What this task involves -> When you reach the line with "(Source: Your Stories — LADA)" in the listing below, transcribe it and each line after it up to and including the line with "ing for pet cremation in Wurtland?", exactly and with nothing else.
►
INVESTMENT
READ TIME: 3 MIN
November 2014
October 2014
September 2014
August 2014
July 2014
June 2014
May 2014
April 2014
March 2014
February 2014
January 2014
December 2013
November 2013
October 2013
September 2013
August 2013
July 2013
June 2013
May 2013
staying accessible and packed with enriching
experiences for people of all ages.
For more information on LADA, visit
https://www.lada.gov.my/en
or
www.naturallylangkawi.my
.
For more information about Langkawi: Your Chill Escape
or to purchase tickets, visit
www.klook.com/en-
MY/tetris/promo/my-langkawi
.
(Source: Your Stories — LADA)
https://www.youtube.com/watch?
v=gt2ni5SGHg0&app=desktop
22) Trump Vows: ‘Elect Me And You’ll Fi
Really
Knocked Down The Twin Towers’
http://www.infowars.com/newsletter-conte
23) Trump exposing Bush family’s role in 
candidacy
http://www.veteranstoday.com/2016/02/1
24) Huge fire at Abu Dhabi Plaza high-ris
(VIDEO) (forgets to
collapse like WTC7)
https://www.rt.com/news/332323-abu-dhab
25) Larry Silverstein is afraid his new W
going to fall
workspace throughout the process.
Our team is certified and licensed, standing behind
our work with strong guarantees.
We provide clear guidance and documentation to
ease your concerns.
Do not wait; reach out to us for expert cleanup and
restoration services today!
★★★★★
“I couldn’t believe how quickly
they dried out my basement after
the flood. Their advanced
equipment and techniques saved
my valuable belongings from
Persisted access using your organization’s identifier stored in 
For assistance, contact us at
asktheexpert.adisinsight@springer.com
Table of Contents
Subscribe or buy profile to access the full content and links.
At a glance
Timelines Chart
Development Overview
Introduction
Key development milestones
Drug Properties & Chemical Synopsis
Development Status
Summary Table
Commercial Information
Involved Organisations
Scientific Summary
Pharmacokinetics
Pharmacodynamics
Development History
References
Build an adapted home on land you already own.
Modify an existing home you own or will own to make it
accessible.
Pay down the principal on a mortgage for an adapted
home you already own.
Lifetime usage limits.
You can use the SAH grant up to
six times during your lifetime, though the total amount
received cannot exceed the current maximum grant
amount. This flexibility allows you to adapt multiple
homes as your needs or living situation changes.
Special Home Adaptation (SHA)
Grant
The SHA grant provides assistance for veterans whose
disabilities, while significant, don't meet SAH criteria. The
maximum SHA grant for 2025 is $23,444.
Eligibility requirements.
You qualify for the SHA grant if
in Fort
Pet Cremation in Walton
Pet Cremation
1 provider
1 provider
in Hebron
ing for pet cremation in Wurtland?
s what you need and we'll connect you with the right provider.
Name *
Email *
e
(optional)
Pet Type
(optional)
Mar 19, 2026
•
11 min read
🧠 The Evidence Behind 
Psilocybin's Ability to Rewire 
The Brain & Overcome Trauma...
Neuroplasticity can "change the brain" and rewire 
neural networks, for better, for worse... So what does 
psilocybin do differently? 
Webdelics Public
◄
Your solution ->
(Source: Your Stories — LADA)
https://www.youtube.com/watch?
v=gt2ni5SGHg0&app=desktop
22) Trump Vows: ‘Elect Me And You’ll Fi
Really
Knocked Down The Twin Towers’
http://www.infowars.com/newsletter-conte
23) Trump exposing Bush family’s role in 
candidacy
http://www.veteranstoday.com/2016/02/1
24) Huge fire at Abu Dhabi Plaza high-ris
(VIDEO) (forgets to
collapse like WTC7)
https://www.rt.com/news/332323-abu-dhab
25) Larry Silverstein is afraid his new W
going to fall
workspace throughout the process.
Our team is certified and licensed, standing behind
our work with strong guarantees.
We provide clear guidance and documentation to
ease your concerns.
Do not wait; reach out to us for expert cleanup and
restoration services today!
★★★★★
“I couldn’t believe how quickly
they dried out my basement after
the flood. Their advanced
equipment and techniques saved
my valuable belongings from
Persisted access using your organization’s identifier stored in 
For assistance, contact us at
asktheexpert.adisinsight@springer.com
Table of Contents
Subscribe or buy profile to access the full content and links.
At a glance
Timelines Chart
Development Overview
Introduction
Key development milestones
Drug Properties & Chemical Synopsis
Development Status
Summary Table
Commercial Information
Involved Organisations
Scientific Summary
Pharmacokinetics
Pharmacodynamics
Development History
References
Build an adapted home on land you already own.
Modify an existing home you own or will own to make it
accessible.
Pay down the principal on a mortgage for an adapted
home you already own.
Lifetime usage limits.
You can use the SAH grant up to
six times during your lifetime, though the total amount
received cannot exceed the current maximum grant
amount. This flexibility allows you to adapt multiple
homes as your needs or living situation changes.
Special Home Adaptation (SHA)
Grant
The SHA grant provides assistance for veterans whose
disabilities, while significant, don't meet SAH criteria. The
maximum SHA grant for 2025 is $23,444.
Eligibility requirements.
You qualify for the SHA grant if
in Fort
Pet Cremation in Walton
Pet Cremation
1 provider
1 provider
in Hebron
ing for pet cremation in Wurtland?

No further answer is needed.